Elle était vide en dehors d’un meuble décrépi et d’un tapis de prière roulé dessus. Plusieurs secondes passèrent remplies de balayages lumineux infructueux, Al photographia la position du tapis et le placement des pieds, déplaça la commode bancale, pour découvrir un escalier usé. Il descendit, le cœur battant, à la dernière marche, il s’accroupit, son faisceau tomba sur un coffre à combinaison.

— Tiens, à toi de jouer, chuchota Chris, qui le suivait de près. Il lui glissa dans la main un stéthoscope.

Al s’assit en tailleur devant la porte et l’examina. Il se remémora ce que lui avait enseigné un instructeur, ex-cambrioleur. Quelqu’un de méfiant avait placé un morceau de Scotch sur l’ouverture, sans y prendre garde, il se serait coupé et ce gardien aurait vite compris.

Al le détacha soigneusement et s’attaqua à la combinaison.

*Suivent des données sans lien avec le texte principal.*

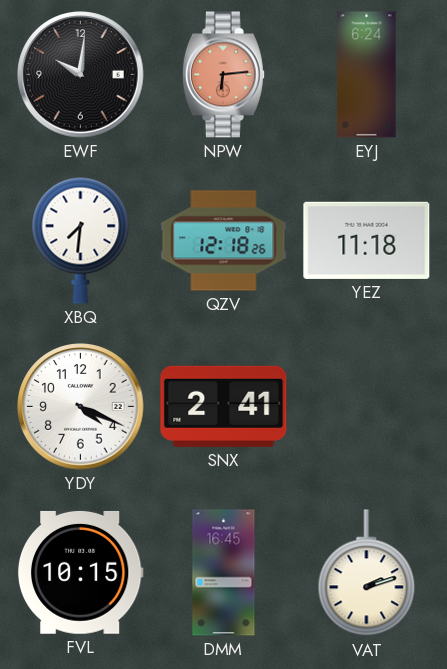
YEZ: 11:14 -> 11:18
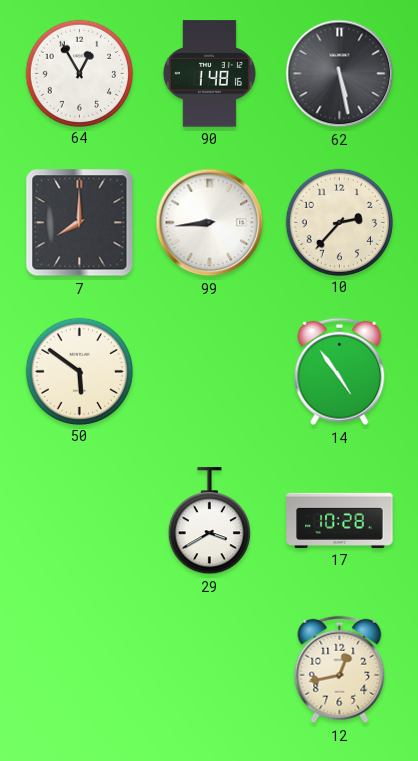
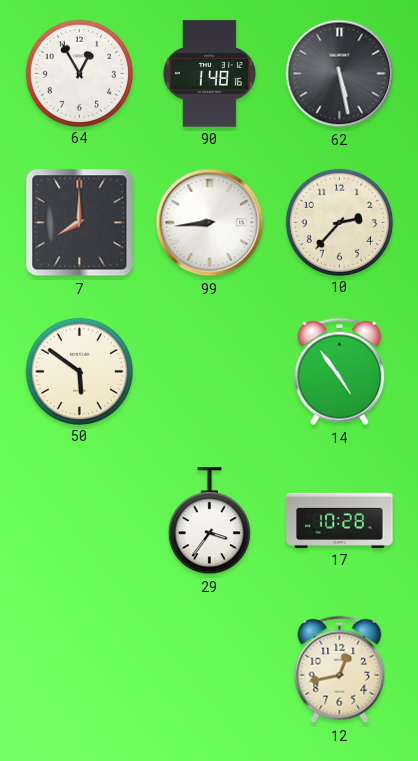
29: 3:40 -> 3:36
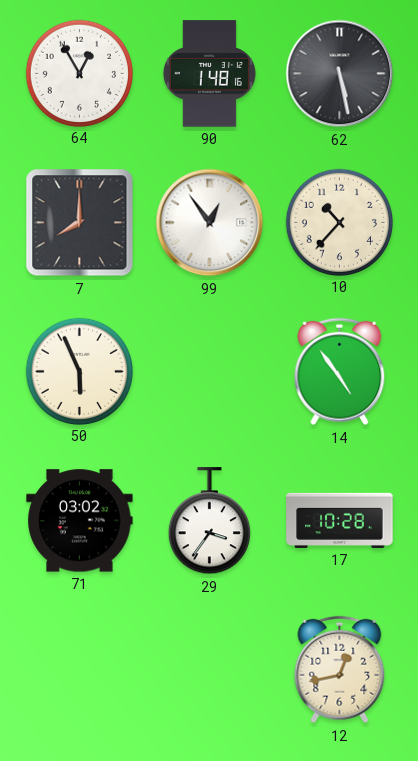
99: 8:44 -> 12:54
10: 2:37 -> 10:37
50: 5:51 -> 5:56
71: none -> 03:02
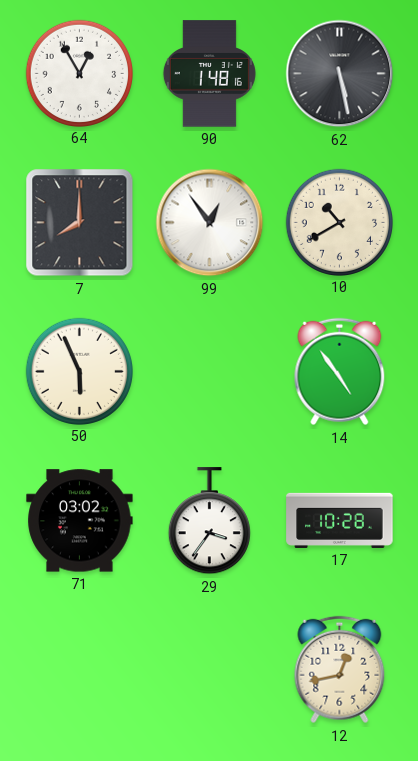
10: 10:37 -> 10:40
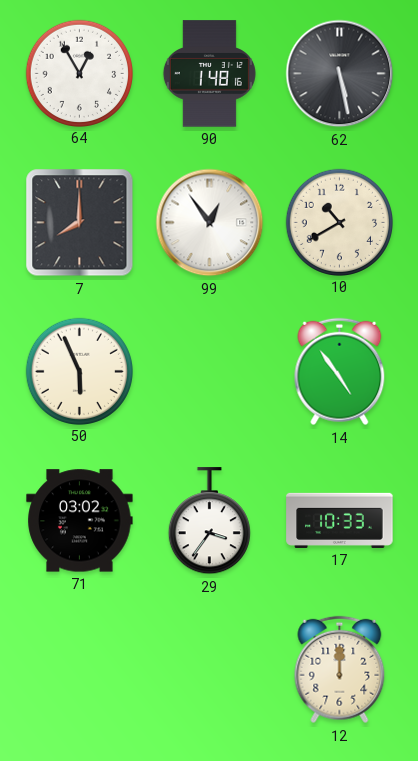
17: 10:28 -> 10:33
12: 12:43 -> 12:00
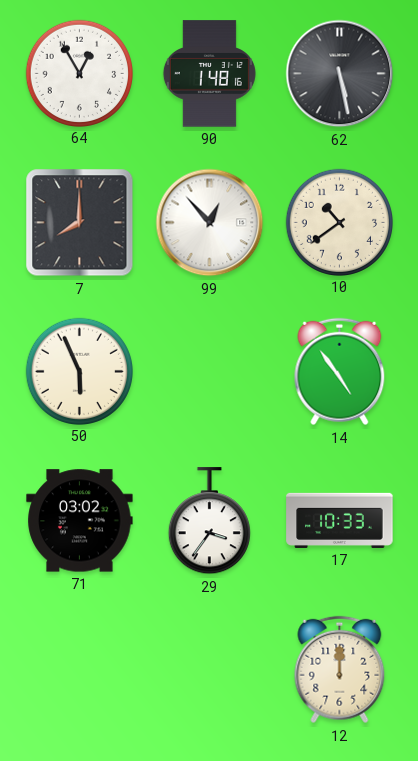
99: 12:54 -> 12:53
10: 10:40 -> 10:39
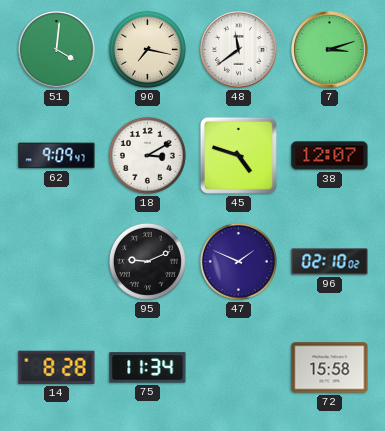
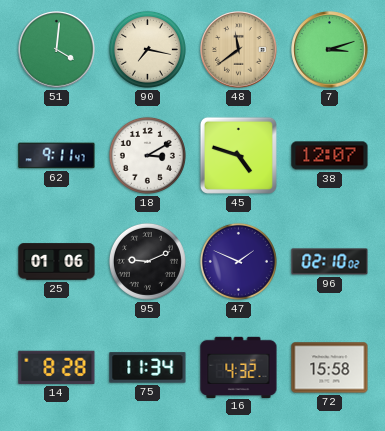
48 dial: white -> champagne
62: 9:09 -> 9:11
25: none -> 01:06
16: none -> 4:32
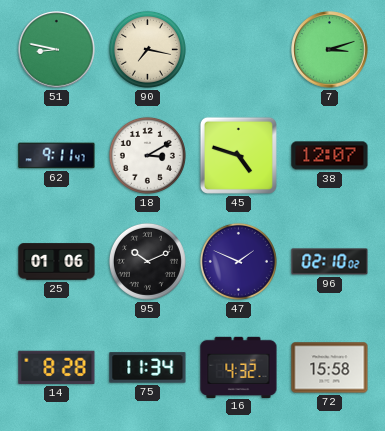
51: 4:01 -> 8:47
48: 11:39 -> none
95: 9:11 -> 10:11
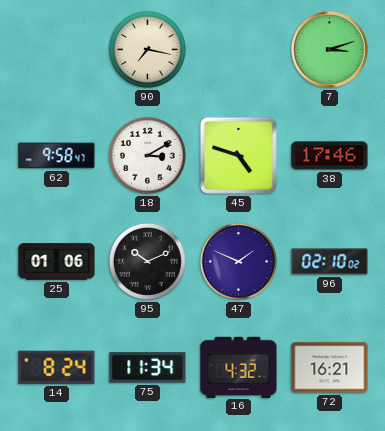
51: 8:47 -> none
62: 9:11 -> 9:58
38: 12:07 -> 17:46
14: 8:28 -> 8:24
72: 15:58 -> 16:21
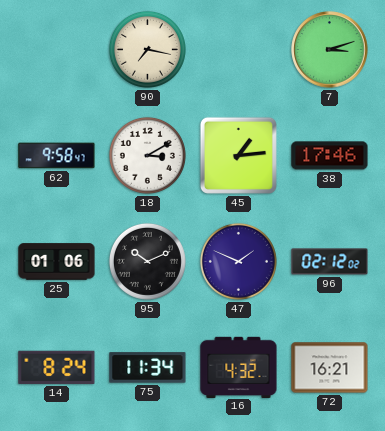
45: 4:48 -> 1:14
96: 02:10 -> 02:12
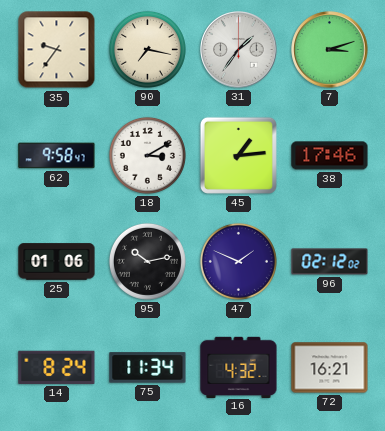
35: none -> 9:36
31: none -> 1:36
95: 10:11 -> 10:13
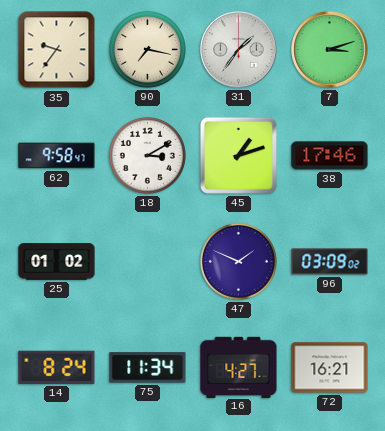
45: 1:14 -> 1:12
25: 01:06 -> 01:02
95: 10:13 -> none
96: 02:12 -> 03:09
16: 4:32 -> 4:27
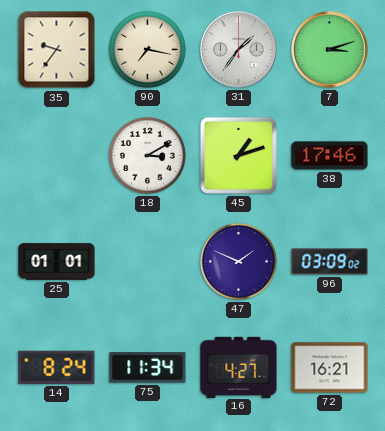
62: 9:58 -> none
25: 01:02 -> 01:01
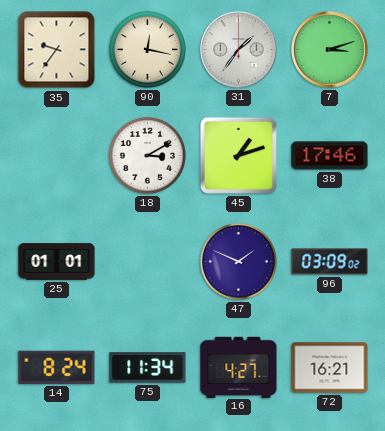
90: 7:17 -> 12:17
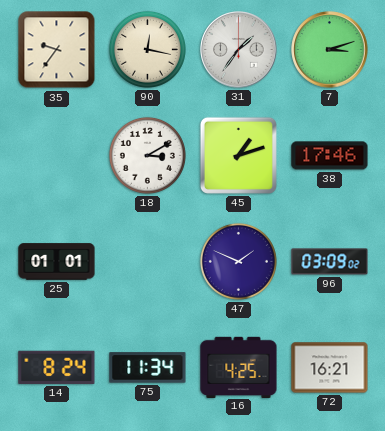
16: 4:27 -> 4:25
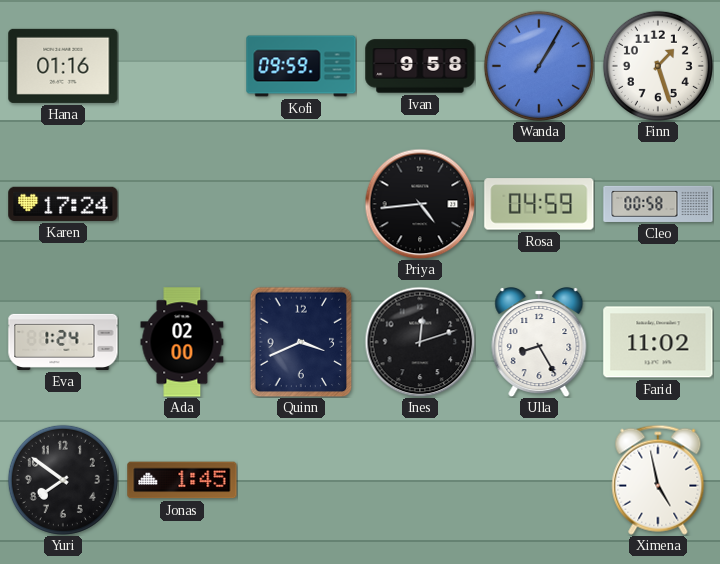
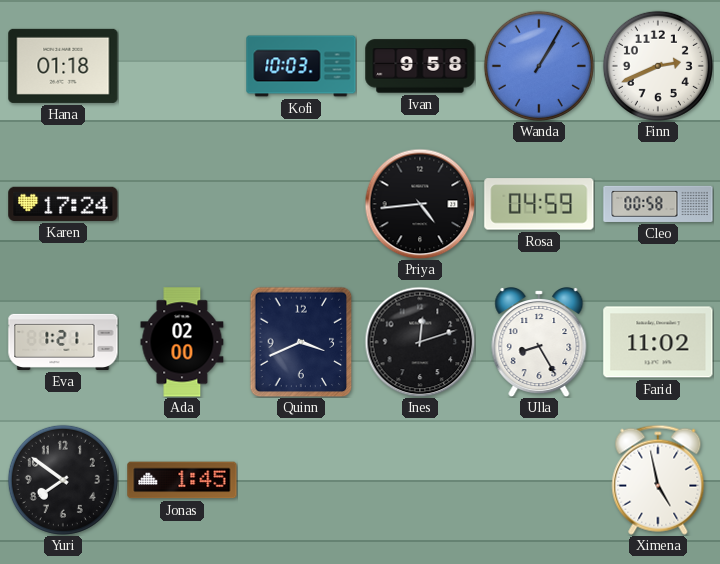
Hana: 01:16 -> 01:18
Kofi: 09:59 -> 10:03
Finn: 1:27 -> 2:41
Eva: 1:24 -> 1:21
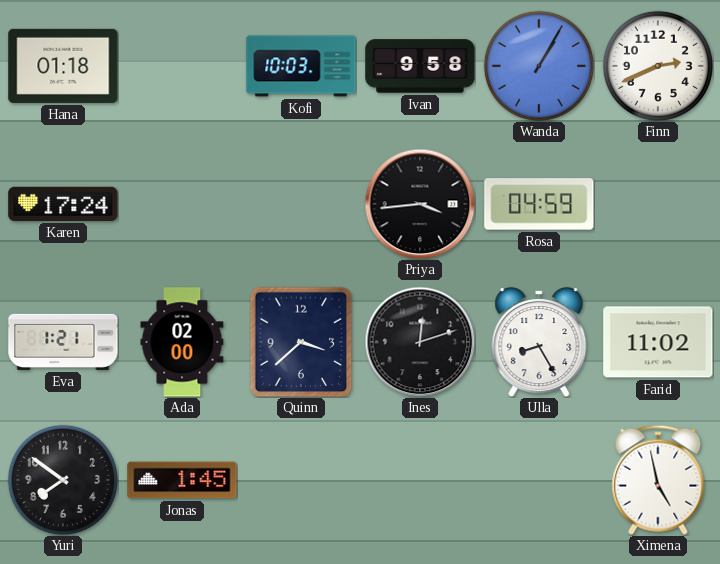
Priya: 4:44 -> 3:44
Cleo: 00:58 -> none
Quinn: 3:41 -> 3:38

Chris lui montra le chrono ; il lui restait quatorze minutes. Le coffre était si vieux que la molette craquait à chaque tour et entendre le son différent d’un numéro était un exploit. Al détecta au bout de onze minutes, deux fois le chiffre 11. Il n’arrivait à rien d’autre.

— Essaye le 0 et le 9 murmura Chris.

— NoooN, répondit Al dans un souffle.

— Si… si l’on a de la chance et que c’est un ancien, il doit mettre aussi sa date de naissance en mot de passe sur son ordinateur, et en général c’est le genre nostalgique.

Al s’affaira, il restait deux minutes. Un chien aboya dehors, un autre l’imita. Les femmes couvraient leurs arrières, Yon à l’entrée, Carla allongée sur les sièges du Jeepney. Toutes les deux armées d’un couteau de boucher. Le coffre s’ouvrit brusquement, Chris photographia le contenu avec tous les angles possibles. Quand Al regarda les plans avec les numéros, il ne comprit pas tout de suite. Il replaça tout en ordre, au millimètre près. Ils repartirent comme des ombres.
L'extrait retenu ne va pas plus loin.